Dengue Virus Control of Type I IFN Responses: A History of Manipulation and Control

Abstract

The arthropod-borne diseases caused by dengue virus (DENV) are a major and emerging problem of public health worldwide. Infection with DENV causes a series of clinical manifestations ranging from mild flu syndrome to severe diseases that include hemorrhage and shock. It has been demonstrated that the innate immune response plays a key role in DENV pathogenesis. However, in recent years, it was shown that DENV evades the innate immune response by blocking type I interferon (IFN-I).

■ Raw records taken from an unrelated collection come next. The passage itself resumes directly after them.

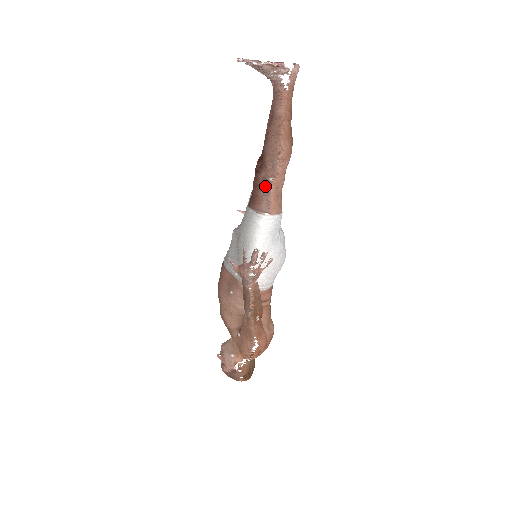
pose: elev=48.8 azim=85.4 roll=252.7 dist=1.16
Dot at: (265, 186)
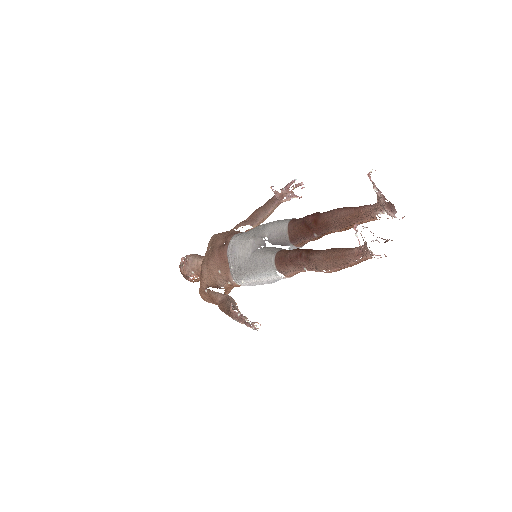
Dot at: (297, 267)
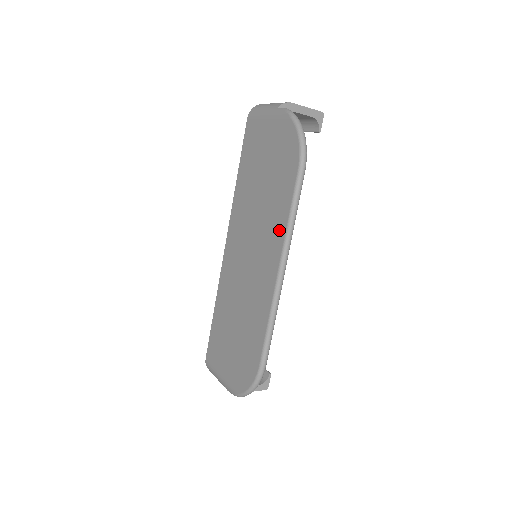
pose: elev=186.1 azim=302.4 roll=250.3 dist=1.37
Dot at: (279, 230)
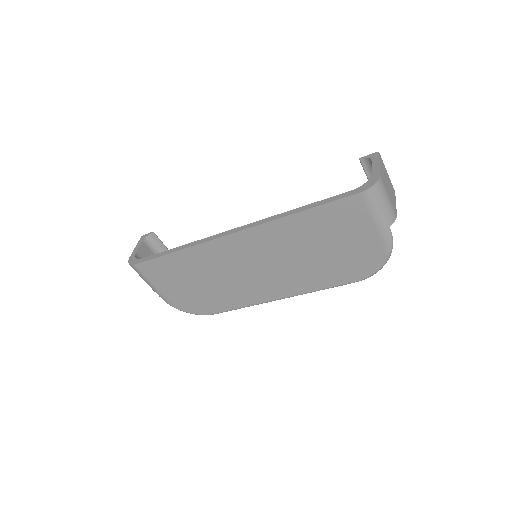
Dot at: (304, 287)
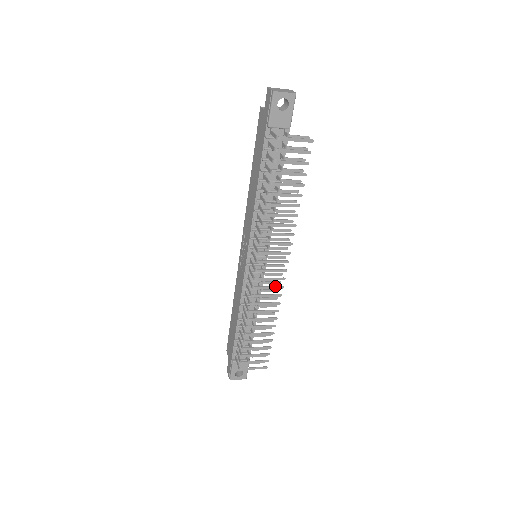
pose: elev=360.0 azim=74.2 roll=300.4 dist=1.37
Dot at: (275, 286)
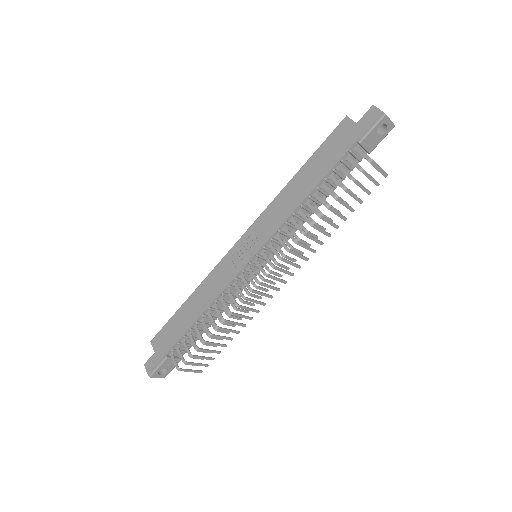
Dot at: (268, 294)
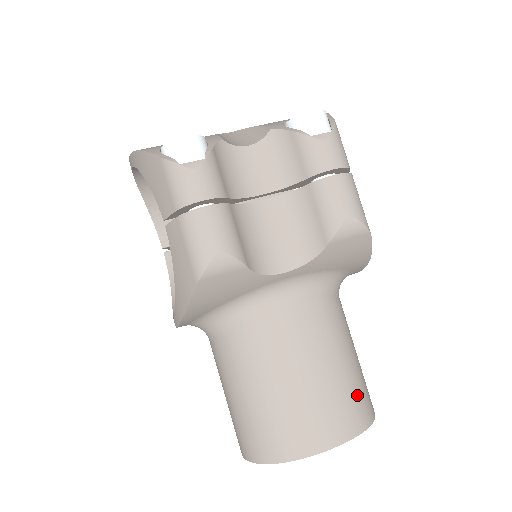
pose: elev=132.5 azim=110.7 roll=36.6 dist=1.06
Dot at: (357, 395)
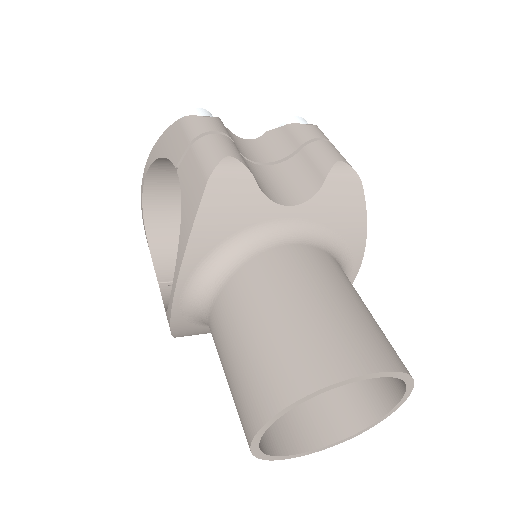
Dot at: (385, 339)
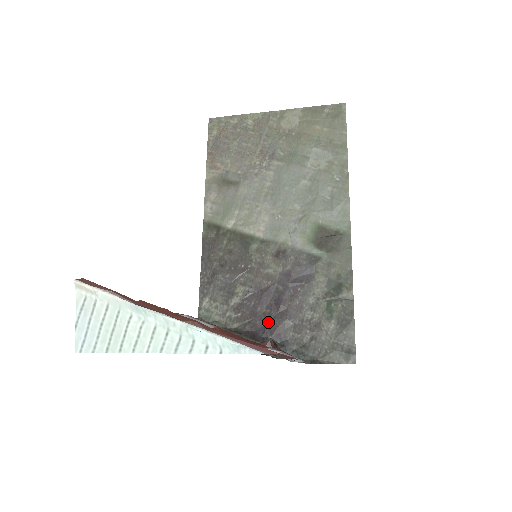
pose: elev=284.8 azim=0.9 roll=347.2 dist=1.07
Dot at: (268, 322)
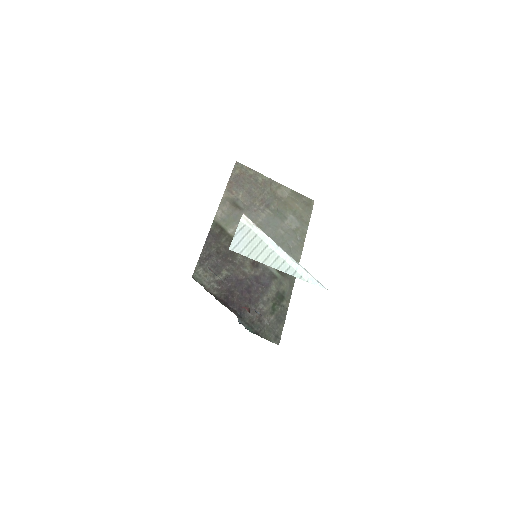
Dot at: (236, 300)
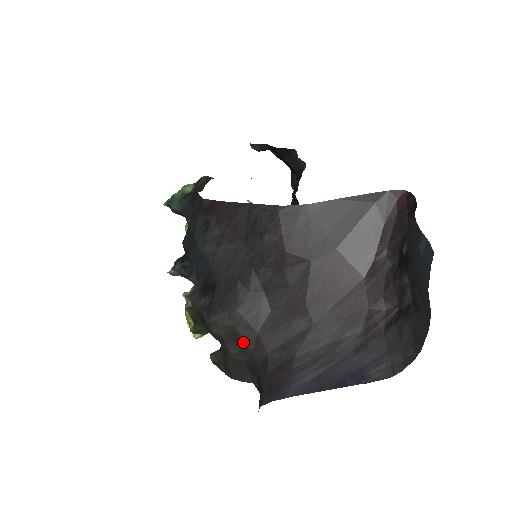
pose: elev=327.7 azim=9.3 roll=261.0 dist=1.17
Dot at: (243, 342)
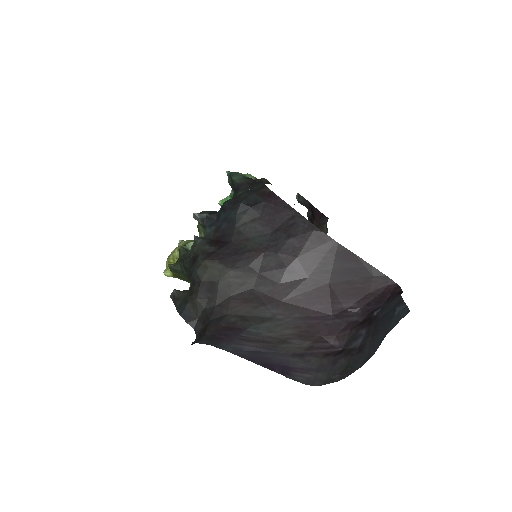
Dot at: (215, 294)
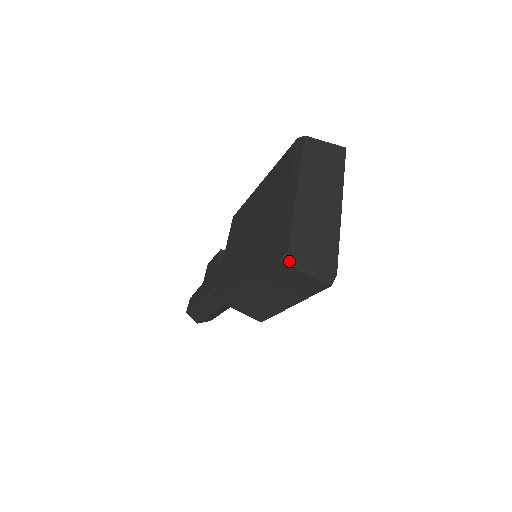
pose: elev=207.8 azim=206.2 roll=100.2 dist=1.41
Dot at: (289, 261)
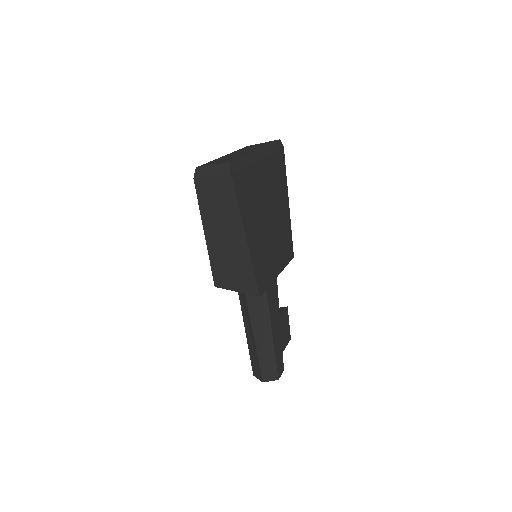
Dot at: (199, 174)
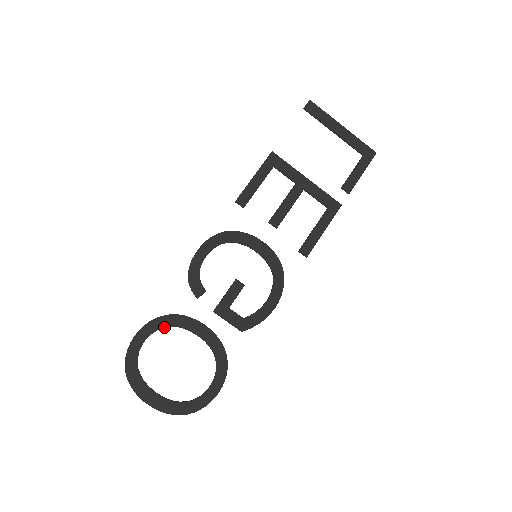
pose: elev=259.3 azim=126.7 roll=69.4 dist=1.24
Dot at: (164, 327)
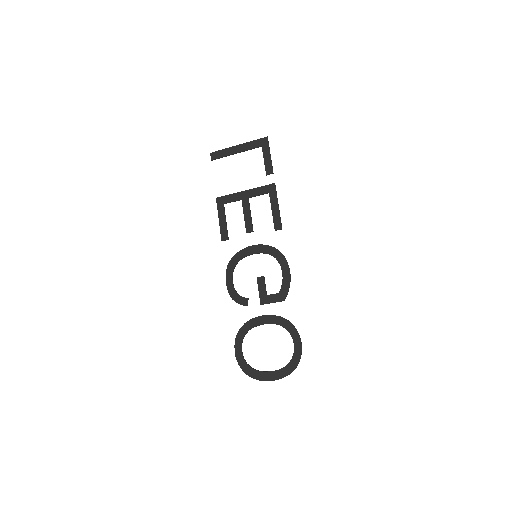
Dot at: (244, 335)
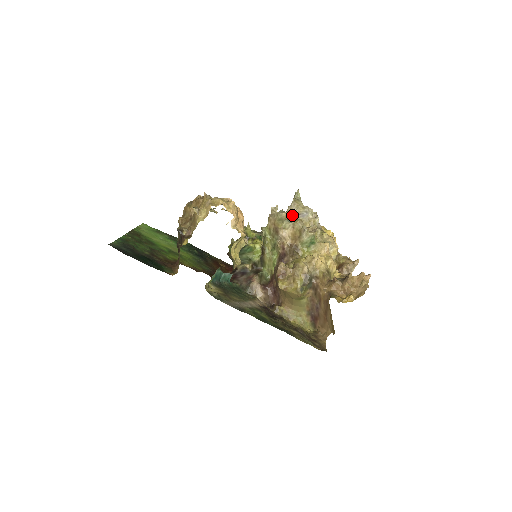
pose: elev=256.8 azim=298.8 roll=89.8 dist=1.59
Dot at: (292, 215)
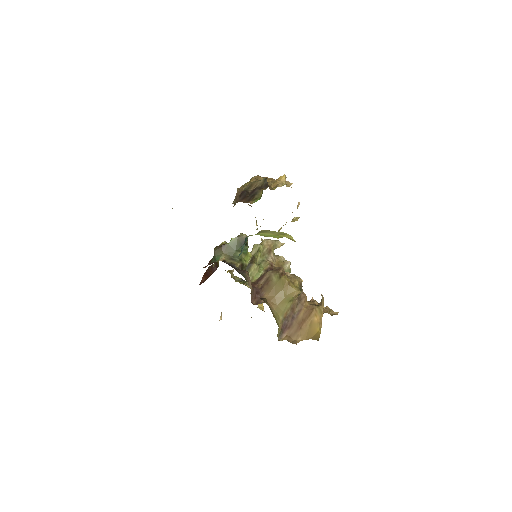
Dot at: occluded
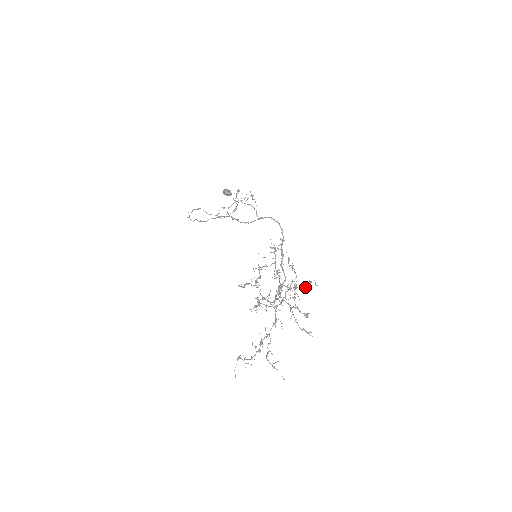
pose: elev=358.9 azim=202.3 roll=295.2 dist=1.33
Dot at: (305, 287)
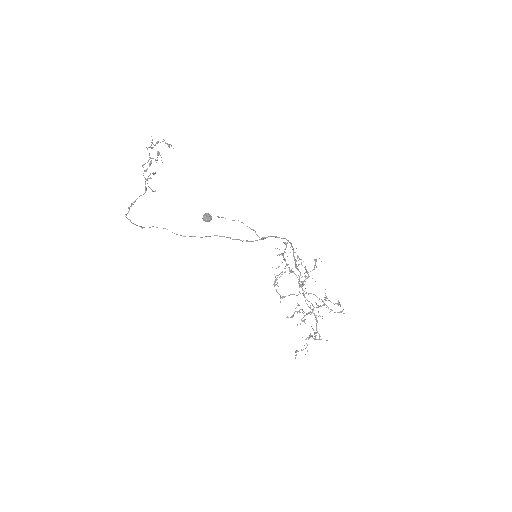
Dot at: (314, 268)
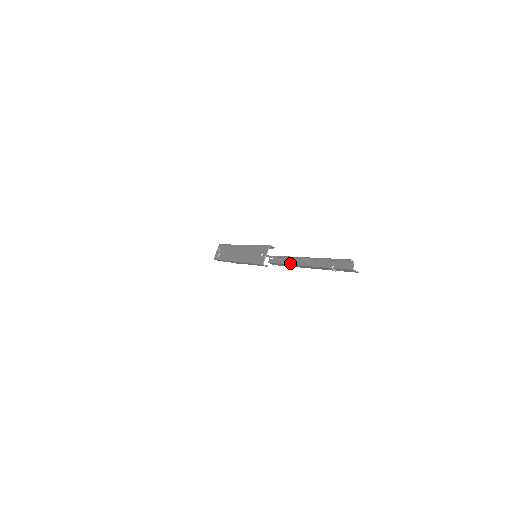
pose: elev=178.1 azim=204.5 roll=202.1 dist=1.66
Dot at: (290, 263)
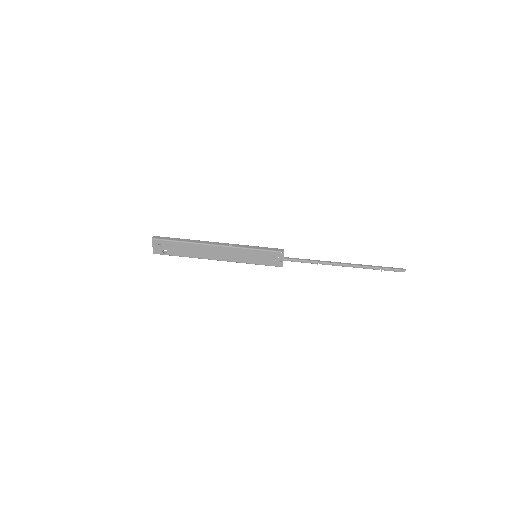
Dot at: occluded
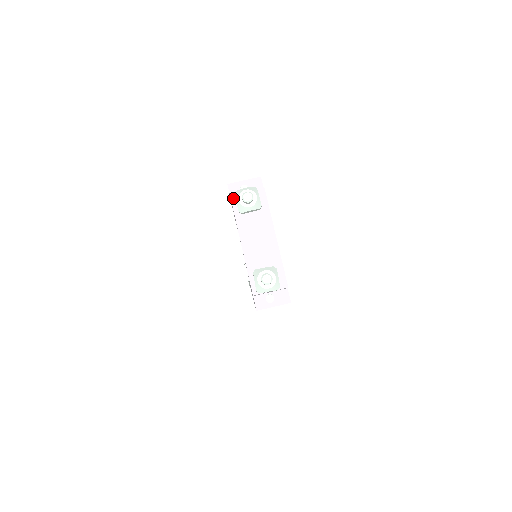
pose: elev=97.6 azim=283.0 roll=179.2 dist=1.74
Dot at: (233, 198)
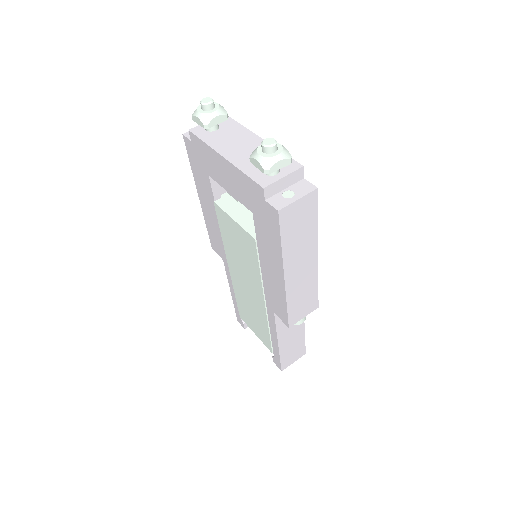
Dot at: (193, 130)
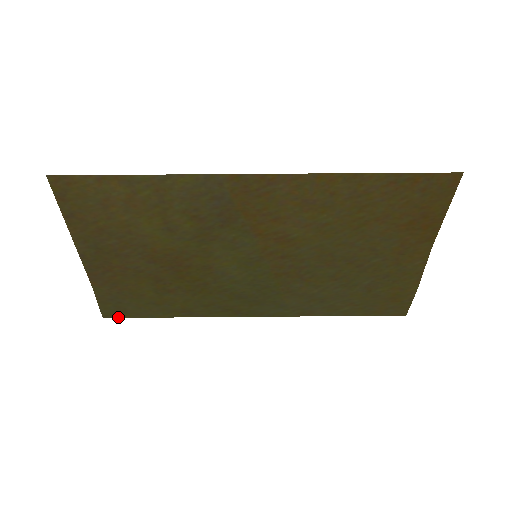
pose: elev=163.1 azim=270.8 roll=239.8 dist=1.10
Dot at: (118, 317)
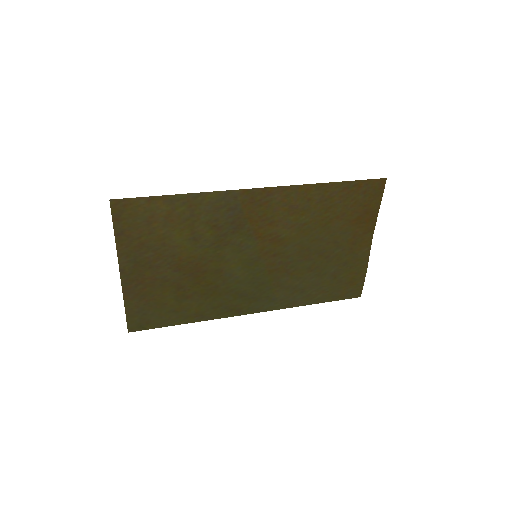
Dot at: (141, 330)
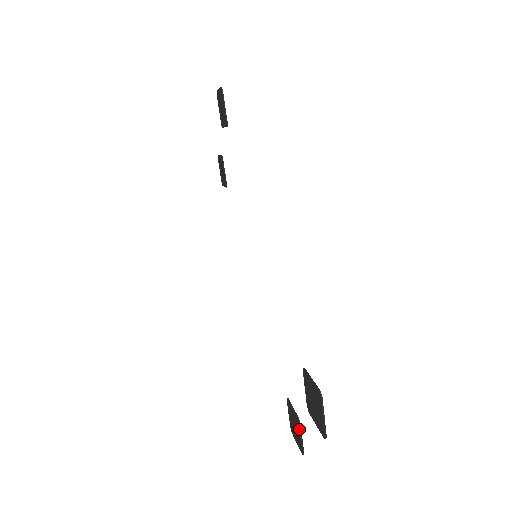
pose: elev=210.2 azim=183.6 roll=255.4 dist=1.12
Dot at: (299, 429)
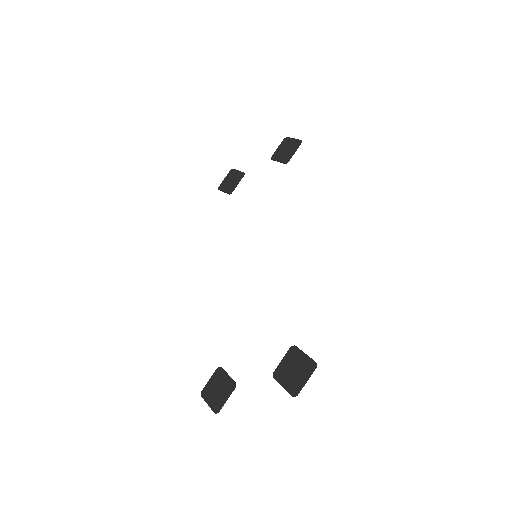
Dot at: (230, 391)
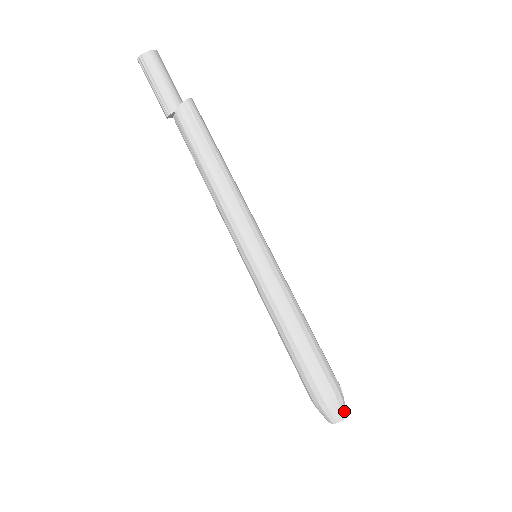
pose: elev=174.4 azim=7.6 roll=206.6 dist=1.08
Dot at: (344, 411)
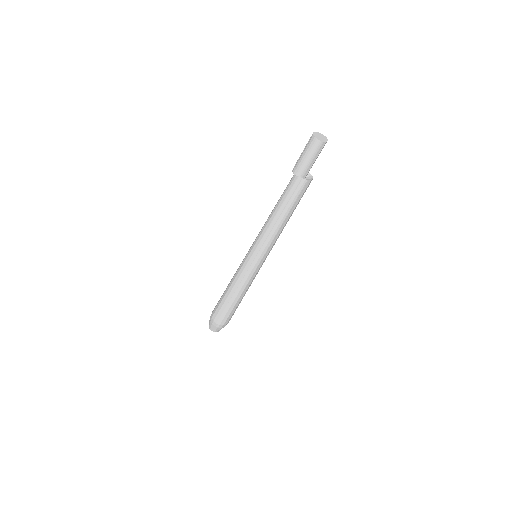
Dot at: (215, 330)
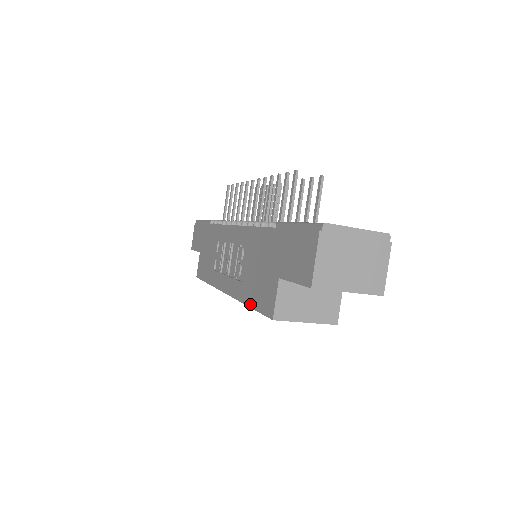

It has been demonstrated that DENV can inhibit both the production and the signaling of IFN-I. The viral proteins, NS2A and NS3, inhibit IFN-I production by degrading cellular signaling molecules. In addition, the viral proteins, NS2A, NS4A, NS4B, and NS5, can inhibit IFN-I signaling by blocking the phosphorylation of the STAT1 and STAT2 molecules. Finally, NS5 mediates the degradation of STAT2 using the proteasome machinery. In this study, we briefly review the most recent insights regarding the IFN-I response to DENV infection and its implication for pathogenesis.

FIG. 1.

Dengue virus (DENV) blocks type I interferon (IFN-I) production. The innate immune system senses the pathogen microorganism through pattern recognition receptors (PRRs) that recognize patterns present in microorganisms known as pathogen-associated molecular patterns (PAMPs). (A) The PRRs involved in DENV recognition are the Toll-like receptors (TLRs), 3, 7, and 8, and also the RNA helicase-type receptors, such as retinoic acid-inducible-associated protein I (RIG-I) and melanoma differentiation-associated gene 5 (MDA-5). TLR3 senses double-stranded RNA (dsRNA) produced in DENV replication, and TLR7 and TLR8 sense single-stranded RNA (ssRNA). TLR7 and TLR8 are endosomal receptors associated with the adaptor protein MyD88. Activation of these TLRs, together with MyD88, recruits the IRAK1 and IRAK4 kinases, which associate with TNF-receptor-associated factor 6 (TRAF6), leading to its ubiquitination. TRAF6 promotes phosphorylation of the interferon regulatory factor (IRF)-7 that finally leads to transcription of IFN-α. On the other hand, phosphorylation of IRF-3 is mediated by TLR3, which is associated with the adaptor molecule TRIF and leads to the activation of TRAF3, to finally induce transcription of IFN-β. The cytoplasmic receptors, RIG-I and MDA-5, activate the mitochondria-related adaptor molecule IPS-I (also known as MAVS, CARDIF, and VISA), which in turn activates TRAF3 leading to the phosphorylation of the transcription factors, IRF-3 and IRF-7. (B) DENV inhibits IFN-I production avoiding PRR recognition through the formation of intracellular vesicles, in which the replication process is concentrated and hidden from the host innate immunity. The viral protease NS2B/NS3 degrades the signaling molecule stimulator of IFN genes (STING) involved in TRAF3 and TANK-binding kinase 1 (TBK1) activation. Finally, microRNA (miRNA)-146a induced by DENV downregulates the expression of TRAF6.

FIG. 2.

DENV inhibits IFN-I signaling. IFN-α/β binding to its receptors, known as IFANR, leads to the activation of the tyrosine kinases, Janus kinase 1 (Jak1) and Tyrosine kinase 2 (Tyk2), which once activated form a heterodimer that binds to the DNA-binding protein IRF-9 to finally form the transcription factor, IFN-stimulated gene factor 3 (ISGF-3). This transcription factor translocates to the nucleus where it stimulates the expression of hundreds of IFN-I-stimulated genes (ISGs). DENV inhibits Tyk2 activation and also STAT1 phosphorylation through its proteins, NS2A, NS4A, and NS4B. DENV also downregulates the expression of STAT2 and its NS5 protein blocks STAT2 phosphorylation. Finally, NS5 degrades STAT2 through a proteosoma-dependent mechanism, binding to the cellular protein ubiquitin protein ligase E3 component recognin 4 (UBR4).